Of course there is far more to defensive medicine than obstetric procedures. Many CT scans are entirely unnecessary, and in fact expose patients to radiation that may contribute to one in fifty cancers. But woe to the emergency room doc who didn’t immediately scan the head of a trauma patient. Unnecessary blood tests, biopsies, and specialist referrals are all done to “spread the blame” and make lawsuits defensible.

Defensive medicine costs you more than money. When was the last time you asked for telephone advice? Doctors are very, very leery of giving meaningful advice over the phone, because we can’t take the risk of this kind of conversation in front of a jury:

Attorney: You mean you refilled the medicine without performing another physical exam? If you had seen the patient in person, you would have found the cancer earlier!

Doctor: The medicine had nothing to do with cancer! I was just trying to help the patient! It’s expensive to make them come in every month for a refill!

Anytime we tell anyone anything, any kind of advice, doctors must consider the risk of a lawsuit. Everything we say and do is supposed to be documented, too– to defend ourselves. Every wonder why the doc spends so much time scribbling in the chart, instead of talking to you? It’s not because we like writing. It’s because every single day we’re reminded that the chart is our only defense.

Do you think this hasn’t increased health care costs? Do you think it hasn’t affected the relationships doctors have with patients?

The current medical malpractice system is a disgrace. It doesn’t prevent errors (in fact, it encourages hospitals and doctors to hide mistakes), it doesn’t proportionally reprimand or punish truly bad doctors, and it doesn’t fairly compensate most victims of true medical mistakes. The only people who like this system are the trial lawyers, who contribute tremendously to Democratic Party campaigns– more than any other industry or trade group. Howard Dean even admitted, in a refreshingly candid statement, that there was no way his party would even consider taking on the trial lawyers by trying to include tort reform in healthcare legislation. It’s very clear that the current medical malpractice system is increasing costs for all of us, and nothing is going to slow down this disaster any time soon.

A smooch for the trial lawyers

November 1, 2009

The Pediatric Insider

© 2009 Roy Benaroch, MD

In case you were wondering what’s included in the 1900 page behemoth that is the current health care reform bill, here’s one provision:

Section 2531, entitled “Medical Liability Alternatives,” establishes an incentive program for states to adopt and implement alternatives to medical liability litigation. [But]…… a state is not eligible for the incentive payments if that state puts a law on the books that limits attorneys’ fees or imposes caps on damages.

 So: we’re going to encourage states to reform the medical liability mess—but not if in any way it might affect the incomes of the trial lawyers. More details here.
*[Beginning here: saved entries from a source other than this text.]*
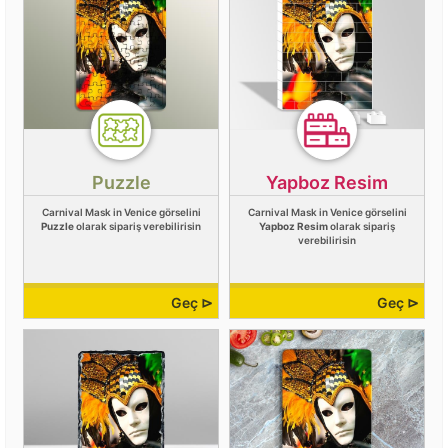
Puzzle
Yapboz Resim
Carnival Mask in Venice görselini
Carnival Mask in Venice görselini
Puzzle
olarak sipariş verebilirisin
Yapboz Resim
olarak sipariş
verebilirisin
Geç ⊳
Geç ⊳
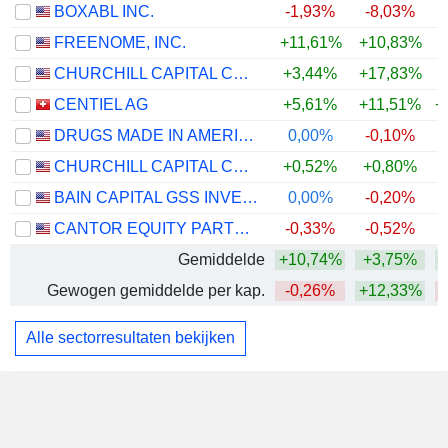
BOXABL INC.
-1,93%
-8,03%
FREENOME, INC.
+11,61%
+10,83%
CHURCHILL CAPITAL CORP XI
+3,44%
+17,83%
CENTIEL AG
+5,61%
+11,51%
+
DRUGS MADE IN AMERICA ACQUISITION II CORP.
0,00%
-0,10%
CHURCHILL CAPITAL CORP XII
+0,52%
+0,80%
BAIN CAPITAL GSS INVESTMENT CORP.
0,00%
-0,20%
CANTOR EQUITY PARTNERS IV, INC.
-0,33%
-0,52%
Gemiddelde
+10,74%
+3,75%
+
Gewogen gemiddelde per kap.
-0,26%
+12,33%
Alle sectorresultaten bekijken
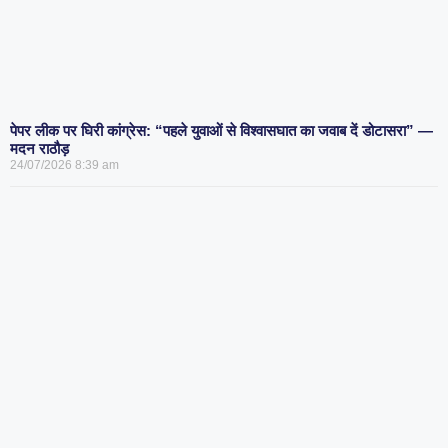
पेपर लीक पर घिरी कांग्रेस: “पहले युवाओं से विश्वासघात का जवाब दें डोटासरा” —
मदन राठौड़
24/07/2026
8:39 am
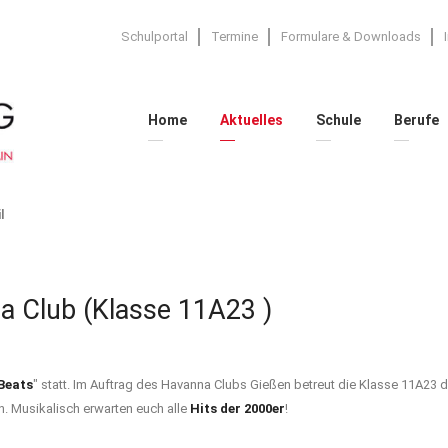
Schulportal
Termine
Formulare & Downloads
Home
Aktuelles
Schule
Berufe
l
a Club (Klasse 11A23 )
Beats
" statt. Im Auftrag des Havanna Clubs Gießen betreut die Klasse 11A23 d
n. Musikalisch erwarten euch alle
Hits der 2000er
!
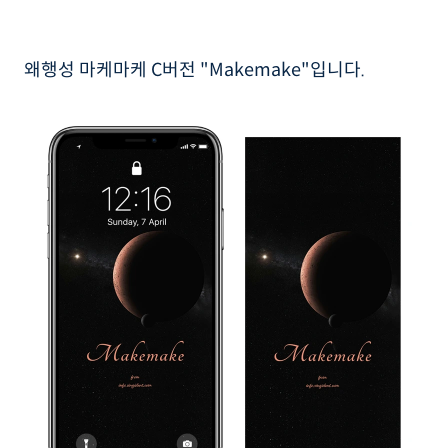
왜행성 마케마케 C버전 "Makemake"입니다.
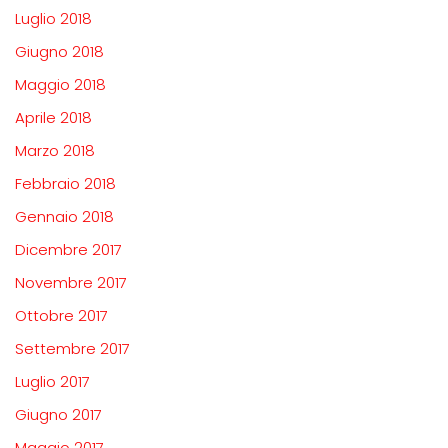
Luglio 2018
Giugno 2018
Maggio 2018
Aprile 2018
Marzo 2018
Febbraio 2018
Gennaio 2018
Dicembre 2017
Novembre 2017
Ottobre 2017
Settembre 2017
Luglio 2017
Giugno 2017
Maggio 2017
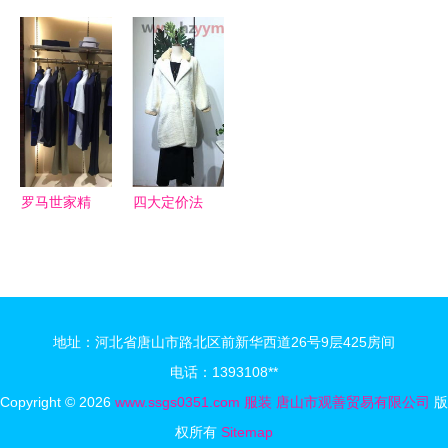
力思奖学金
保暖与时尚
训 电脑服
装效果图素
息平台 拓
颁奖仪式
的完美结合
装效果图技
材 展现鞋
展化妆品销
法精品课
帽压箱底精
售的新路径
程，导师团
品风采
手把手助你
起飞
罗马世家精
四大定价法
品男装盛大
品牌服装店
开业，尊享
如何巧妙定
七折，定制
价吸引顾
专属风范
客，借鉴化
地址：河北省唐山市路北区前新华西道26号9层425房间
妆品销售经
电话：1393108**
验
Copyright © 2026
www.ssgs0351.com
服装
唐山市观善贸易有限公司
版
权所有
Sitemap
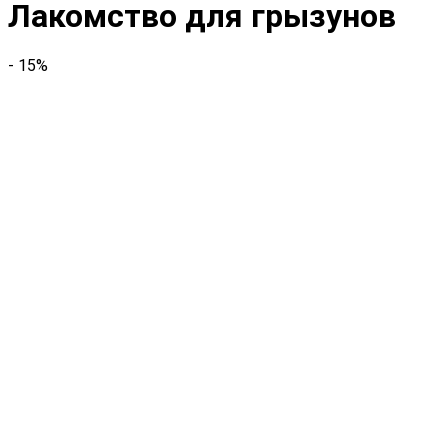
Лакомство для грызунов
- 15%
For those of you who may have naively thought that comprehensive health care reform would address the huge cost of defensive medicine and malpractice litigation, the intentions of Nancy Pelosi’s House Bill couldn’t be more clear. The bill discourages any meaningful reform. As for what’s in the other 1898 pages, a PDF version has been posted online—but honestly, there’s so much legal gobbledygook, I doubt anyone could possibly understand it, and I doubt anyone has read the whole thing. As I feared, it’s getting ugly. Put on your galoshes, America: you’re about to get hosed.